## Document excerpt:
-*-

The AFT has a special history upon which it can draw at this moment of democratic crisis. There are other labor unions that represent workers, and there are other organizations that represent teachers. But only the AFT stands directly at the intersection of public education and the trade union movement, both of which are so essential to the survival of democracy.
Throughout its 100-year history, the AFT has epitomized social justice unionism. That was true when early AFT members created the union’s motto: “Democracy in education; education for democracy.” It was true in the 1950s, when the AFT was the only education organization that filed an amicus brief to overturn segregation in Brown v. Board of Education. And it is true today, under Weingarten’s fight for “solution-driven unionism” that emphasizes the importance of teachers connecting with the communities they serve.44
Through a third of the AFT’s history—the 33 years from 1964–1997—Al Shanker lived and breathed social justice unionism as president of the AFT and United Federation of Teachers (UFT) in New York City. As I explain in my 2007 biography, Tough Liberal: Albert Shanker and the Battles Over Unions, Schools, Race, and Democracy,45 Shanker believed that teachers unions could be at the forefront of promoting a more democratic society in three distinct ways: by not only fighting for better wages and benefits for members, but also getting involved in politics and leading coalitions of educators to defend public education; by representing teachers, but also being part of the larger trade union movement that represents sheet metal workers, farm workers, and nurses; and by participating in larger progressive movements for civil rights at home and human rights abroad.*
Today, social justice unionism could update and expand on this proud history in three key areas. Simultaneously playing defense and offense, unions should be (1) fighting privatization and making sure public schools are more democratic; (2) defending unions from federal attack and championing state and local efforts to strengthen organized labor; and (3) supporting civil rights at home and human rights internationally, and extending notions of diversity to be more inclusive of disadvantaged people of all races.
1. Strengthening Public Schools to Promote Democracy
Although public schools do a much better job of promoting democratic values than do private schools under a system of vouchers, social justice unionism should do more than just fight against privatization. In “Putting Democracy Back into Public Education,” former schools superintendent Clifford Janey and I outline a four-part strategy for making public schools more democratic: improving our civics curriculum, promoting school integration,† supporting community schools,‡ and enhancing teacher voice.
The first of these approaches addresses the “explicit curriculum” students are taught, while the last three influence the “implicit curriculum” of what students observe about their school environments. Do students have access to economically and racially integrated schools where they are treated equally, or are they segregated into separate and unequal schools or tracks within schools? Are the voices of parents and community members heard as a part of decision making, or do state takeovers and billionaire philanthropists who bankroll reform efforts call the shots? Are teachers involved in determining how schools are run, or do autocratic principals boss them around? These are all critical questions, because no matter what the explicit curriculum says about democracy, as union leader Adam Urbanski has noted, “You cannot teach what you do not model.”

-*-

## Problems to solve:
A. Output the stretch of the passage on the AFT and social justice unionism from "The AFT has a" through "survival of democracy.", copying it word for word.
B. In the passage on the AFT and social justice unionism, what motto did early AFT members create for the union?
C. Resume the passage on the AFT and social justice unionism, picking up after its last sentence.

Extracted data entries
-*-

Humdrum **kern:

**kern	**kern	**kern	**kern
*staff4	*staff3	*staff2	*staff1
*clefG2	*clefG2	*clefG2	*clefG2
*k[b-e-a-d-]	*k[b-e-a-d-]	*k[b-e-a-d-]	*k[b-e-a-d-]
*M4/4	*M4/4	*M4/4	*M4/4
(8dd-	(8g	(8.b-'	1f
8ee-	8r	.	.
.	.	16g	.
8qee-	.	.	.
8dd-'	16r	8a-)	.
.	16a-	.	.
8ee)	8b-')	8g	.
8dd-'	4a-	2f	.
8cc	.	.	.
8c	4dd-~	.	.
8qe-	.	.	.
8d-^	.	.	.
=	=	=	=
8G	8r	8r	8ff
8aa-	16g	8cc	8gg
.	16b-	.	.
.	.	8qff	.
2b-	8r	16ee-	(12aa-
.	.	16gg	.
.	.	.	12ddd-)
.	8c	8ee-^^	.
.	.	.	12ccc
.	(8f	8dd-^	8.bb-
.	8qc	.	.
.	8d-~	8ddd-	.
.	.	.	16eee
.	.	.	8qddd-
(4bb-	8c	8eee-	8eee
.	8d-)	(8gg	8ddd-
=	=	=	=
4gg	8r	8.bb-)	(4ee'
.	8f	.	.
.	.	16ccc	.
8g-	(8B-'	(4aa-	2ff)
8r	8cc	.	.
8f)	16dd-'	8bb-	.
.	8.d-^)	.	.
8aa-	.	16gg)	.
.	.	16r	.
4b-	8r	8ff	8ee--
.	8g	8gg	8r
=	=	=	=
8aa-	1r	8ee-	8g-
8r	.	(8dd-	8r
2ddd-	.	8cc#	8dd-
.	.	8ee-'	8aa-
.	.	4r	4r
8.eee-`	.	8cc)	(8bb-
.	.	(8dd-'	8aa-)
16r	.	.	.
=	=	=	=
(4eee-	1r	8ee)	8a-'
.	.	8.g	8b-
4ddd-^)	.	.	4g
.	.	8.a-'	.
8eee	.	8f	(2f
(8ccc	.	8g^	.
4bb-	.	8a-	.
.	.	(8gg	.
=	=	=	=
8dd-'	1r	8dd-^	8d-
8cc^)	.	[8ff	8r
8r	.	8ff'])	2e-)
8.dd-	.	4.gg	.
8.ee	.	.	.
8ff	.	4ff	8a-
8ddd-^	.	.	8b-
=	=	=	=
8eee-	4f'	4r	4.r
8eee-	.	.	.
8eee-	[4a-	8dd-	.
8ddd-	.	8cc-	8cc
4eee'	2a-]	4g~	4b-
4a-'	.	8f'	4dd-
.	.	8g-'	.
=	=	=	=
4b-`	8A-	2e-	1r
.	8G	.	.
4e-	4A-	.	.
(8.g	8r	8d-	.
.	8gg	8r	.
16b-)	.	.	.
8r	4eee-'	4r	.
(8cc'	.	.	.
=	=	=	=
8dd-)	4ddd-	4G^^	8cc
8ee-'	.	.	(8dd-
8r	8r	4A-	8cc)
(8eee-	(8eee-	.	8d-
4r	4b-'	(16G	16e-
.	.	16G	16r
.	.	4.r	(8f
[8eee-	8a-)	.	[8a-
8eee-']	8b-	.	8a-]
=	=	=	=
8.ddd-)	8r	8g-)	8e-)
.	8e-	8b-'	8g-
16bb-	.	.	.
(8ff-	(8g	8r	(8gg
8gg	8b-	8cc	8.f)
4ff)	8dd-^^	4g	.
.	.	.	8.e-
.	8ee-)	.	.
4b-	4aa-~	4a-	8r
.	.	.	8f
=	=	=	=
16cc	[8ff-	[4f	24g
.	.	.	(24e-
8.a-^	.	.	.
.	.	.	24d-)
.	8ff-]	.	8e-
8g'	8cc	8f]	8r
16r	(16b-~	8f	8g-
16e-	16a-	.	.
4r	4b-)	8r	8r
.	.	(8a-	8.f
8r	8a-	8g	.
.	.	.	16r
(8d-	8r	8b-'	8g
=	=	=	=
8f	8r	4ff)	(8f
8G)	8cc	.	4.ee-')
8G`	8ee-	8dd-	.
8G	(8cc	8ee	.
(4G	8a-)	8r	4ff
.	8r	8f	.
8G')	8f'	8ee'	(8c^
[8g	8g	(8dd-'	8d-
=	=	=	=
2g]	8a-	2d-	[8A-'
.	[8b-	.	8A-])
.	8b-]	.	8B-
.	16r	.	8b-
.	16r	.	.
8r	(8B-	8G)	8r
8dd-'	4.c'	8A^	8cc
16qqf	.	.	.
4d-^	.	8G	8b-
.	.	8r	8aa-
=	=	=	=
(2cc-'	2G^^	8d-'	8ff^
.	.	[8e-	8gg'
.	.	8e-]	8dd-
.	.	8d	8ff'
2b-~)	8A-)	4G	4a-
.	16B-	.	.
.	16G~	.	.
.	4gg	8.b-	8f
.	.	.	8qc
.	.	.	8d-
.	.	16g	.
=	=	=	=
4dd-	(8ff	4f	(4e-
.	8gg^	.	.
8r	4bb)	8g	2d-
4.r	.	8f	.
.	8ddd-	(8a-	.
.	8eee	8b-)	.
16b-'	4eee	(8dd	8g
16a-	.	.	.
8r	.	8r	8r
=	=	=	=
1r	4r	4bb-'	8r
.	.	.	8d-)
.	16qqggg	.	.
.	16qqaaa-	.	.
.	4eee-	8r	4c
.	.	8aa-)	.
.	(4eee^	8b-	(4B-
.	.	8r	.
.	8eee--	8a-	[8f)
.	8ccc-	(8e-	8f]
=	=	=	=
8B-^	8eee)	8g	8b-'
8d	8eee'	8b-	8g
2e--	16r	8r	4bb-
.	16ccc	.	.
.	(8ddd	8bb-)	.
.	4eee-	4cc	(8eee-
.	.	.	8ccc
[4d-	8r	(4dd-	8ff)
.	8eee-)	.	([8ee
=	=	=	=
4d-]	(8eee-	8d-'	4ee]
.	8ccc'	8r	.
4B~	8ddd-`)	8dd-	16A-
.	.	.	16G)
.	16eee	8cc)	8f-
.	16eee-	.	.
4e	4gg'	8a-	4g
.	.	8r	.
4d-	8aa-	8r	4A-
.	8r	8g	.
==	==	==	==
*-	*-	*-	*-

-*-

## Answer list:
A.
The AFT has a special history upon which it can draw at this moment of democratic crisis. There are other labor unions that represent workers, and there are other organizations that represent teachers. But only the AFT stands directly at the intersection of public education and the trade union movement, both of which are so essential to the survival of democracy.

B. “Democracy in education; education for democracy.”

C.
Strengthening History and Civics
To begin with, schools must do a much better job of directly enhancing students’ appreciation for liberal democratic values through the curriculum. Exposure to existing civics classes is not enough. Ninety-seven percent of 12th-grade students already report taking a civics or government class in high school.46 State policies on civics have not been found to be associated with greater informed political participation by young adults.47
But quality of instruction does matter. Research finds that “done right, school-based civic education can have a significant impact on civic knowledge,” notes William Galston of the Brookings Institution’s Governance Studies Program, and that such knowledge, in turn, “enhances support for democratic principles and virtues, promotes political participation, helps citizens better understand the impact of public policy on their concerns, gives citizens the framework they need to absorb and understand new civic information, and reduces generalized mistrust and fear of public life.”48
In 2003, the Albert Shanker Institute outlined a strategy for civics education that remains compelling today. The blueprint was endorsed by a wide variety of civil rights advocates, business and labor leaders, and public officials from various ideological backgrounds, who were all committed to supporting democratic values. Signatories included progressives such as Bill Clinton, Henry Cisneros, Wade Henderson, John Lewis, and Richard Riley, but also conservatives such as Frederick Hess, Harvey Mansfield, and Norman Podhoretz.49
The group eschewed relativism by declaring their conviction “that democracy is the worthiest form of human governance ever conceived.” They went on to suggest that because we are not born democrats, “we cannot take its survival or its spread—or its perfection in practice—for granted. We must transmit to each generation the political vision of liberty and equality that unites us as Americans, and a deep loyalty to the political institutions put together to fulfill that vision.”
The group outlined a strategy that called for a robust history/social studies curriculum, starting in the elementary years and continuing through every year of schooling; a full and honest teaching of the American story; an unvarnished account of what life has been and is like in nondemocratic societies; and a cultivation of the virtues essential to a healthy democracy.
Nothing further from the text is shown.